Caius’ Organ expert an able substitute

  • 22 March 2024

The pipe organ has long captivated the Revd Canon Dr Nicholas Thistlethwaite, the Dean’s Vicar and a Bye-Fellow at Gonville & Caius College.

Nicholas is one of this country’s most experienced organ consultants, whose projects include new or restored organs in the cathedrals at Chelmsford, Bury St Edmunds and Norwich, as well as instruments in Birmingham Town Hall, Eton College Chapel and Buckingham Palace. His interest stems from his postgraduate studies at the University of Cambridge.

He says: “My PhD was about the tonal and mechanical evolution of the Victorian Organ. During the three years I was preparing it I spent a lot of time crawlingA man in a suit and red tie sitting in front of a framed picture of an organ around inside organs discovering how they work. I built on that experience, visiting a lot of historic organs. I also got to know a lot of organ builders and gradually became involved in giving advice to churches, cathedrals, schools and colleges.

“The sheer complexity of the organ is part of its fascination. It also has an extraordinary history going back a couple of thousand years; something we would still recognise as a pipe organ was around in Roman times, but then it accompanied Bacchanalian feasts rather than Christian worship. 

“By the 14th century you had musical instruments with pipes and keyboards very like modern organs, though of course, some of those we have today are more complex and technologically advanced.”

Nicholas, who was a History undergraduate at Selwyn College before his PhD in the Faculty of Music, adds: “In terms of sound generation there really is still no comparison between digital or electronic organs and a real pipe organ. Although today’s digital organs are a huge advance on the old electronic organs of 30-40 years ago, they’re still not the same as a real pipe organ. Because they have electric keyboards, it’s like putting on a light switch when you press a key: it’s either on or off.

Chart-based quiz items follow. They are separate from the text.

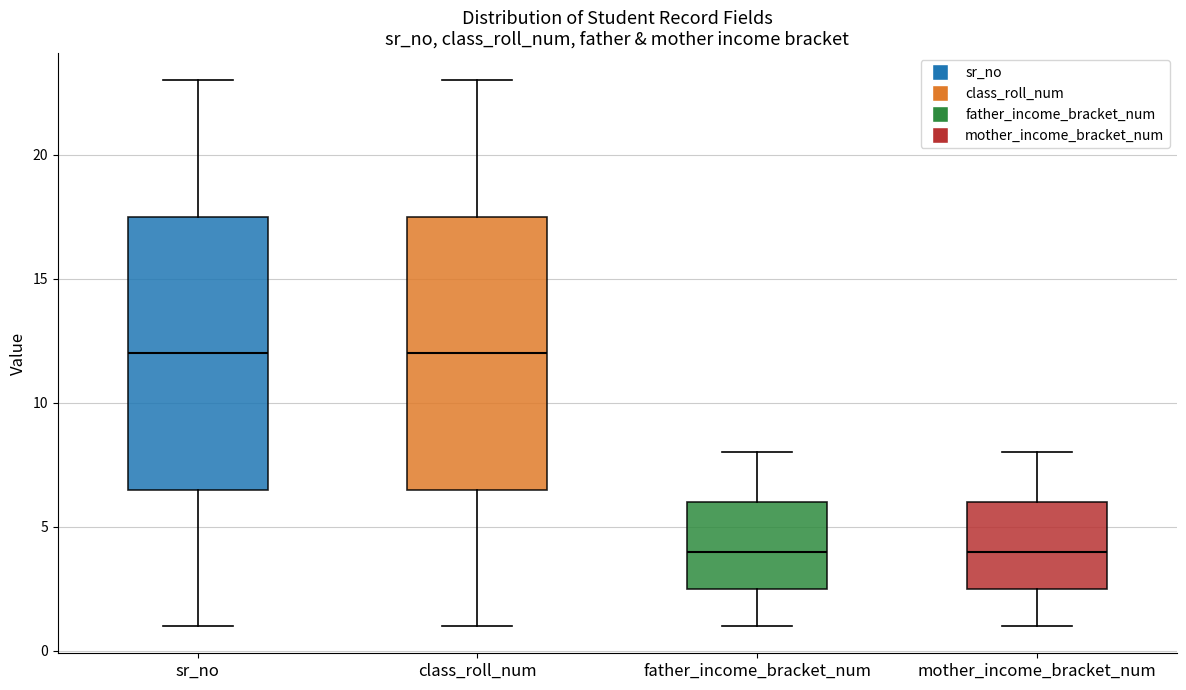

Where does the lower whisker of the box for sr_no end on the y-axis? The values are not printed on the chart, so give them approximately, as read against the axis.

1.0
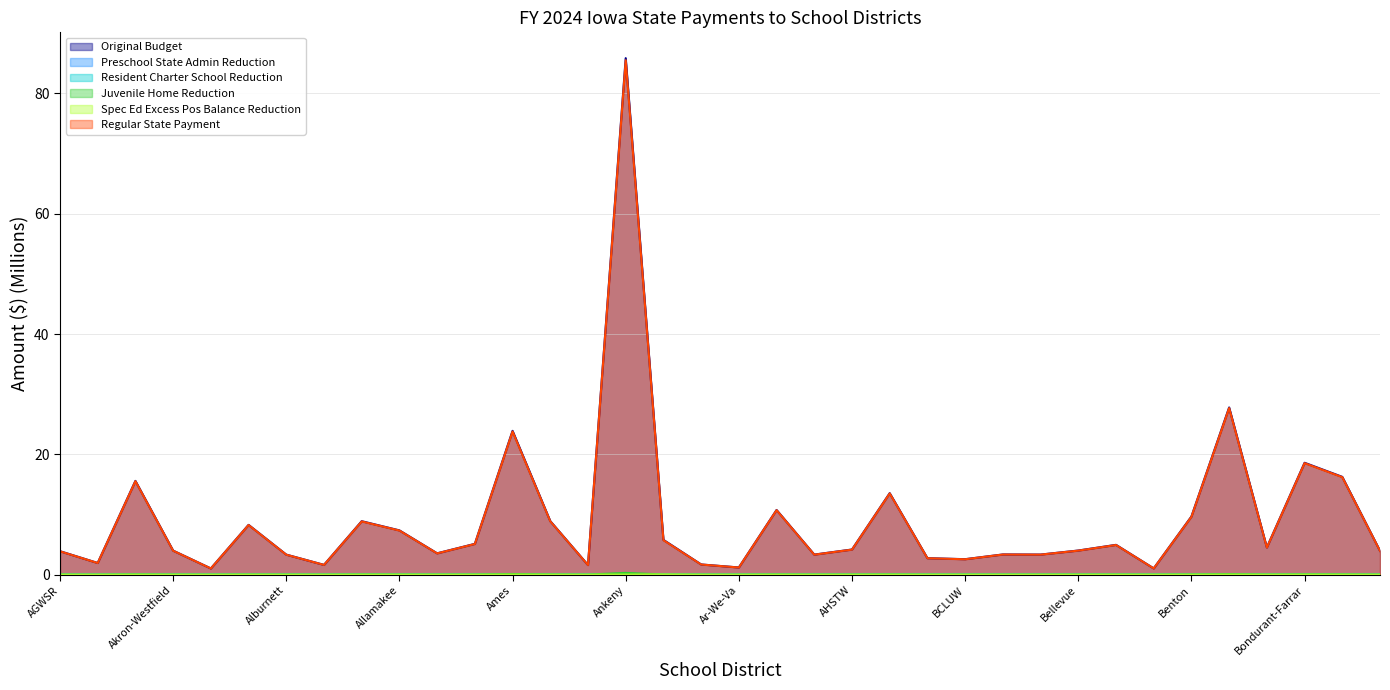

Reading right to left, what are all the values shown in this chart?

Original Budget: 4.0	16.3	18.6	4.5	27.8	9.7	1.0	4.9	4.0	3.3	3.4	2.6	2.7	13.5	4.2	3.3	10.7	1.2	1.7	5.8	85.9	1.6	8.9	23.9	5.1	3.5	7.4	8.9	1.6	3.3	8.3	1.0	4.0	15.6	1.9	3.9
Preschool State Admin Reduction: 0.0	0.0	0.0	0.0	0.0	0.0	0.0	0.0	0.0	0.0	0.0	0.0	0.0	0.0	0.0	0.0	0.0	0.0	0.0	0.0	0.0	0.0	0.0	0.0	0.0	0.0	0.0	0.0	0.0	0.0	0.0	0.0	0.0	0.0	0.0	0.0
Resident Charter School Reduction: 0.0	0.0	0.0	0.0	0.0	0.0	0.0	0.0	0.0	0.0	0.0	0.0	0.0	0.0	0.0	0.0	0.0	0.0	0.0	0.0	0.1	0.0	0.0	0.0	0.0	0.0	0.0	0.0	0.0	0.0	0.0	0.0	0.0	0.0	0.0	0.0
Juvenile Home Reduction: 0.0	0.0	0.1	0.0	0.1	0.0	0.0	0.0	0.0	0.0	0.0	0.0	0.0	0.0	0.0	0.0	0.0	0.0	0.0	0.0	0.3	0.0	0.0	0.1	0.0	0.0	0.0	0.0	0.0	0.0	0.0	0.0	0.0	0.0	0.0	0.0
Spec Ed Excess Pos Balance Reduction: 0.0	0.0	0.0	0.0	0.0	0.0	0.0	0.0	0.0	0.0	0.0	0.0	0.0	0.0	0.0	0.0	0.0	0.0	0.0	0.0	0.0	0.0	0.0	0.0	0.0	0.0	0.0	0.0	0.0	0.0	0.0	0.0	0.0	0.0	0.0	0.0
Regular State Payment: 3.9	16.2	18.5	4.5	27.7	9.6	1.0	4.9	4.0	3.3	3.3	2.6	2.7	13.5	4.2	3.3	10.7	1.2	1.7	5.7	85.5	1.6	8.9	23.8	5.1	3.5	7.3	8.8	1.6	3.3	8.2	1.0	4.0	15.5	1.9	3.9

“Whereas in an organ with a mechanical (tracker) action a series of wooden levers and rods transmits the player’s action at the keyboard to the valve which lets wind into the pipe causing it to ‘speak’, and allowing the player to control to some extent the articulation. 

“For the satisfaction of the player and the musical sophistication of the result, the pipe organ remains, in my view, superior to the digital substitute.”

The organ has been central to Nicholas' life and career alongside his full-time ministry as a priest in the Church of England. Following his PhD, he read Divinity at Oxford and was then ordained. He spent three years as a curate in Newcastle, eight years as Chaplain, and later Fellow and Tutor at Caius in the 1980s, and then became Vicar of Trumpington, a role he held for nine years. Nicholas moved to Guildford Cathedral in Surrey, where he was Canon, Precentor and Sub Dean until his retirement.

Vicar means substitute and Nicholas’ role at Caius is to support and on occasion deputise for the Dean, The Revd Dr Carolyn Hammond. He has been at Caius for six years and has now been named a Bye-Fellow.

“I have many good friends of my generation, but I also value the opportunity to meet young people and hear the opinions of those who are perhaps two generations younger than me now,” he says.